Since then, Votel has ordered stepped-up training of how to spot the signs of stress, and the Pentagon has worked to make more counseling resources available to his people.

The Pentagon’s health affairs department has budgeted nearly $15 million this fiscal year to behavioral health resources for special operations Plus, there’s another $10 million in the special operations budget toward behavioral health and suicide prevention efforts. There’s also $1.2 million budgeted for the spiritual domain—including giving chaplains suicide intervention training, and some basic counseling training. (For many in the military—older troops—it’s easier to talk with a chaplain than with a therapist.)

Almost a fifth of special operators anonymously surveyed by Doolittle’s office this year reported that they’d sought out some form of behavioral health support, with most of them going to the psychologist, counselor or chaplain who is part of their unit, Doolittle said. That’s up from only 15 percent of those surveyed last year and 11 percent the year before.

“I can think of several peers and senior enlisted [officers] that have gone through various forms of psychological treatment,” said Doolittle.

“Some kept it on the down-low, but some folks have been very vocal,” which has helped degrade the view of seeking counseling as weakness, he said.

What has arguably helped the most is embedding psychologists and other types of counselors available in special operations units and also borrowing the practice of using “military family life counselors” for operators and families alike. They provide what some troops refer to as “Starbucks therapy”—meetings outside the base that don’t appear in the service member’s record, or even get written down at all.

“When you are talking about convincing the guy to drive across base and go see a psych at a medical treatment facility—quite honestly, we’ve had problems with that,” Doolittle said.

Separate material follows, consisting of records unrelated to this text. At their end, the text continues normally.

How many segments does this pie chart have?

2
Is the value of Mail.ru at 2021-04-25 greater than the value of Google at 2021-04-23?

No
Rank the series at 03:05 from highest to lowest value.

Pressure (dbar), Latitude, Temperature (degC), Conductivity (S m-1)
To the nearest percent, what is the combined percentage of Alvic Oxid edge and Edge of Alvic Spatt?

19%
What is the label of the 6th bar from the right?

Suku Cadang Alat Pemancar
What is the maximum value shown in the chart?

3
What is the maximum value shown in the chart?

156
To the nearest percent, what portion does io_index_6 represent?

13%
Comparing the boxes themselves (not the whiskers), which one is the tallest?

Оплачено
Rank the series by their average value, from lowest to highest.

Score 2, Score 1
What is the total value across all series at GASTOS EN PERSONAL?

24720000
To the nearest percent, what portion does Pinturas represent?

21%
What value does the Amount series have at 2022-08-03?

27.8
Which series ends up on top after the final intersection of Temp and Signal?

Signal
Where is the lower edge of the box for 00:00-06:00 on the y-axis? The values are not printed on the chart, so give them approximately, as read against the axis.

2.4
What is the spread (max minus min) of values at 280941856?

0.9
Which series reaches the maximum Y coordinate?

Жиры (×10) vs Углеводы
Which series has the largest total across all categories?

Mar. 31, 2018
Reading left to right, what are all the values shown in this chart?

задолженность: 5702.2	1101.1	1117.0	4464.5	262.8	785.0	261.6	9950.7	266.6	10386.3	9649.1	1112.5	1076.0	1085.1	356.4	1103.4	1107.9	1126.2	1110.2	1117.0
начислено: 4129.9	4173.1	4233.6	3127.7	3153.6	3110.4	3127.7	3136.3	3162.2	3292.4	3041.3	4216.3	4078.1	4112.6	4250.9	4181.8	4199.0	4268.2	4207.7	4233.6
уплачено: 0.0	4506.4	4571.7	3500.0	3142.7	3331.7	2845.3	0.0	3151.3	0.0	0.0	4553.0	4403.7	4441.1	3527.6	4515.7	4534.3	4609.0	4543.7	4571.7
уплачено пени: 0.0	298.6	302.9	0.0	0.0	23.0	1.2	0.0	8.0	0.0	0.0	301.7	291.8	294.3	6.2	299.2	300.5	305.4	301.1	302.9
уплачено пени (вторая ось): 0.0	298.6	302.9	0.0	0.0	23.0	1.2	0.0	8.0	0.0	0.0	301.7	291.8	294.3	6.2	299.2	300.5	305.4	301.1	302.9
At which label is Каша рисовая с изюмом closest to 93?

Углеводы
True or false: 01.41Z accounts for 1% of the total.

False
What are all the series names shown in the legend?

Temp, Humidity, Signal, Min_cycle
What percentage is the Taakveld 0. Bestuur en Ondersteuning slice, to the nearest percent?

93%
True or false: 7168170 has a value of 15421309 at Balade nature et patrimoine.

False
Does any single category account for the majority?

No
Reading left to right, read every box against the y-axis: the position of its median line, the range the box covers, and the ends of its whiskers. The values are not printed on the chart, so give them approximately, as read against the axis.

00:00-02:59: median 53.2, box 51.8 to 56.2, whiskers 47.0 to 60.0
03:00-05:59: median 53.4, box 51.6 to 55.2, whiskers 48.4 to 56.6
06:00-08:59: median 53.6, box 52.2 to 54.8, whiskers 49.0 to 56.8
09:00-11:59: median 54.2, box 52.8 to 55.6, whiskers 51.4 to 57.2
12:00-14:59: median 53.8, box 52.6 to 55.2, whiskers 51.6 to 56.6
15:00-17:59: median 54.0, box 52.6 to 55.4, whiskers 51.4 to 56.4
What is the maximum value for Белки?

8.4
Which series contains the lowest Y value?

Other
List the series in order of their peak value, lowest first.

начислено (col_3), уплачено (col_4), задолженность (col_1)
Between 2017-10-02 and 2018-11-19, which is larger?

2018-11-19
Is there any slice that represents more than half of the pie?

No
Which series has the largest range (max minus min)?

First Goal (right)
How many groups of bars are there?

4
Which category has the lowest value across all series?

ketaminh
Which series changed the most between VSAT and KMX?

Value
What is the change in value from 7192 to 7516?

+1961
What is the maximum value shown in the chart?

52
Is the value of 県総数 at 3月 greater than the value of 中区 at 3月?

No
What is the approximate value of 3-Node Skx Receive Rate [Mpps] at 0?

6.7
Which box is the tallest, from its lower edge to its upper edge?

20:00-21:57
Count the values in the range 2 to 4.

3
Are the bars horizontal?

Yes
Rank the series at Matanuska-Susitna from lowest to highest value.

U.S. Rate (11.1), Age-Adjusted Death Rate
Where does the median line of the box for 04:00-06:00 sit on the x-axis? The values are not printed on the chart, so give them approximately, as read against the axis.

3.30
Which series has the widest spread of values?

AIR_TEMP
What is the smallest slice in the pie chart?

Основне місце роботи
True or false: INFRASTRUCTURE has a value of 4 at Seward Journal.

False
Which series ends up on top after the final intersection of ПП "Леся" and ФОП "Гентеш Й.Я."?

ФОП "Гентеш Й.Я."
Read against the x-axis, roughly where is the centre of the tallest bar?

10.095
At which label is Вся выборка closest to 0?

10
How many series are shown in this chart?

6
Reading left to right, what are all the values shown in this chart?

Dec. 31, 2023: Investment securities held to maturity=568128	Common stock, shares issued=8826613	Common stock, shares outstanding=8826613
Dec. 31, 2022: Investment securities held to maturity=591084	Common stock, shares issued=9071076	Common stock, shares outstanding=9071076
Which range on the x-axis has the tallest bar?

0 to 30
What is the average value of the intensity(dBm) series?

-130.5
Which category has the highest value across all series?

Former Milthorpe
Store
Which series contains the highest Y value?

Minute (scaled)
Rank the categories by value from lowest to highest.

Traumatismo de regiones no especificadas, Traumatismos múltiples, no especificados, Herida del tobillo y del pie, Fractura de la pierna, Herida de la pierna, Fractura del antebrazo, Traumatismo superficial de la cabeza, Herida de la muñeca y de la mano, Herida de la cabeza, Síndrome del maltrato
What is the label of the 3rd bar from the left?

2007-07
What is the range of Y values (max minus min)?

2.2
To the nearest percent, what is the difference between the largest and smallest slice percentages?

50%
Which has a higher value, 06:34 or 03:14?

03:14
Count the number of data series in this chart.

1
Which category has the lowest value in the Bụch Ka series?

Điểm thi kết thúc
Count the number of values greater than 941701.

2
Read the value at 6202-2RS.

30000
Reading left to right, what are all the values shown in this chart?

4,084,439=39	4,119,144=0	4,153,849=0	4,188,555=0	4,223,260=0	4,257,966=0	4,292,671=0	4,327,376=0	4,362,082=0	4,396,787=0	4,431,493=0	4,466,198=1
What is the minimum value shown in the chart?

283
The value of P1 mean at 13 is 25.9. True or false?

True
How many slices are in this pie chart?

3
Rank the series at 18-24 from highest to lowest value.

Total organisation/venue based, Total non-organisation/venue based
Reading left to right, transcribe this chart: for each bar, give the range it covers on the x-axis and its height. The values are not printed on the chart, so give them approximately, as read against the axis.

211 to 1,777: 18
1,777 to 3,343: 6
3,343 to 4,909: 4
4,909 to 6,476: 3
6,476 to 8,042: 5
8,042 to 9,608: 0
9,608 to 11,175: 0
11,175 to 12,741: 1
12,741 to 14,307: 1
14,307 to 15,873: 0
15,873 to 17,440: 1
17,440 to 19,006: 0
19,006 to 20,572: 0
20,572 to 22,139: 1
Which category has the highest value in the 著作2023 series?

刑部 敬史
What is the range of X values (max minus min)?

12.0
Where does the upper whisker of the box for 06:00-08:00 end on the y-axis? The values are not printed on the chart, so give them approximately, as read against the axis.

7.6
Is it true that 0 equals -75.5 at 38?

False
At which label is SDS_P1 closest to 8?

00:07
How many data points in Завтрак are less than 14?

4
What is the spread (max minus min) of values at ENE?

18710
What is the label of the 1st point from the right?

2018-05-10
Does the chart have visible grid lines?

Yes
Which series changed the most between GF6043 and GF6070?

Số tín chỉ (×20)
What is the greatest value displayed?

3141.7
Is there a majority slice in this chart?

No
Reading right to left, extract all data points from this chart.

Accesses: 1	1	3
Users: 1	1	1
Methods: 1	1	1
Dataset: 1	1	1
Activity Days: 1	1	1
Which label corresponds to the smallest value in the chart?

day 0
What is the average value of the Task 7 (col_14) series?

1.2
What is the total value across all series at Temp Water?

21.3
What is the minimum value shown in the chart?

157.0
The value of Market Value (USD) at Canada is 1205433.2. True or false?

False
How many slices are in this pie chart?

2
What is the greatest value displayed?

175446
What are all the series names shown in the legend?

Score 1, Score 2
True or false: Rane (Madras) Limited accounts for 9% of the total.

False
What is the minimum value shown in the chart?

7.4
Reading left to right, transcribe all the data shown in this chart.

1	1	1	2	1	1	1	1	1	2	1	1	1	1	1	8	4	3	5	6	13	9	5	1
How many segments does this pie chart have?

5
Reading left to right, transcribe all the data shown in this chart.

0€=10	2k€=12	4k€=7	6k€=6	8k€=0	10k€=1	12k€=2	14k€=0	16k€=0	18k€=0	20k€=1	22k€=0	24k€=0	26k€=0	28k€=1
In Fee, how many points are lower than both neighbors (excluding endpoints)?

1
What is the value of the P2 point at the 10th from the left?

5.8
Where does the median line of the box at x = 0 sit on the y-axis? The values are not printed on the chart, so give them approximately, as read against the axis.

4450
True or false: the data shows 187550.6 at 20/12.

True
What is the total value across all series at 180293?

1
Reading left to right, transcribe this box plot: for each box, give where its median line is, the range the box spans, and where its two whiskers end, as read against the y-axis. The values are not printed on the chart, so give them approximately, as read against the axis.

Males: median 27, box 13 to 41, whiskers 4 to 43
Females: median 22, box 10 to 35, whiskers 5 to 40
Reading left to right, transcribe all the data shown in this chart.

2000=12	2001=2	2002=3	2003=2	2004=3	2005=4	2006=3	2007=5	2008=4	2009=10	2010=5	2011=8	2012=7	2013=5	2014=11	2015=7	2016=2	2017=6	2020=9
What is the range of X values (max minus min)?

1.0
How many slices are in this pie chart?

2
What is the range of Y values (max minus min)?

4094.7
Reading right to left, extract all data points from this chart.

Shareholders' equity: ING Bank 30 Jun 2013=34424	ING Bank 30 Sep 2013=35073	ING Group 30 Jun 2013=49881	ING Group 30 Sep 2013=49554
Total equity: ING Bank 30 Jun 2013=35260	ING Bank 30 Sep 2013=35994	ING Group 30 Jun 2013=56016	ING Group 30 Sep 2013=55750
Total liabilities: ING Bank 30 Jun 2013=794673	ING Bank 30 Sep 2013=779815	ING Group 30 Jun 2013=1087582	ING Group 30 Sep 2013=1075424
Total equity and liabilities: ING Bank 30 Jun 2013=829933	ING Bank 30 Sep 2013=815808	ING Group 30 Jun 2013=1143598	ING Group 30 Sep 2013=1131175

But give them a chance to talk to someone they see in the gym and the chow hall every day, and there’s less stigma—one reason chaplains in places like Afghanistan invest in expensive coffeemakers to plant outside their offices to give troops one more reason to stop by.

“For every one operator or support person that’s gone to a medical treatment facility, roughly another three are going to that ‘embedded’ care [team],” Doolittle said.

In 2015, there will be a total of 131 special operations-specific behavioral health professionals “embedded” in SOCOM units and bases, up from just 60 in 2013.

That’s on top of dozens more made available by the various services who are both embedded in special operations units and across the military health system.

There are also counselors available to help families get re-acquainted after multiple deployments that can turn an operator into a stranger in his or her own home.

The harder-to-teach skills are convincing an operator to incorporate breathing or meditation into their daily training and getting regular sleep, so their brains can process and deal with the memories of whatever they saw during the day.

But SOCOM is trying to teach that, too, experimenting with programs that teach everything from yoga to “accelerated resolution therapy,” in which an operator replays an incident in his or her head like a movie, allowing the brain to “process” the tough memory and put it away.

The sting in the tail: Those who don’t take aim at their issues end up in a spiral of drinking, divorce, and worse, and end up out of the brotherhood that is the reason they stay quiet about the trauma in the first place.

That’s why the leading quiet professional Votel is slightly less silent when it comes to suicide.”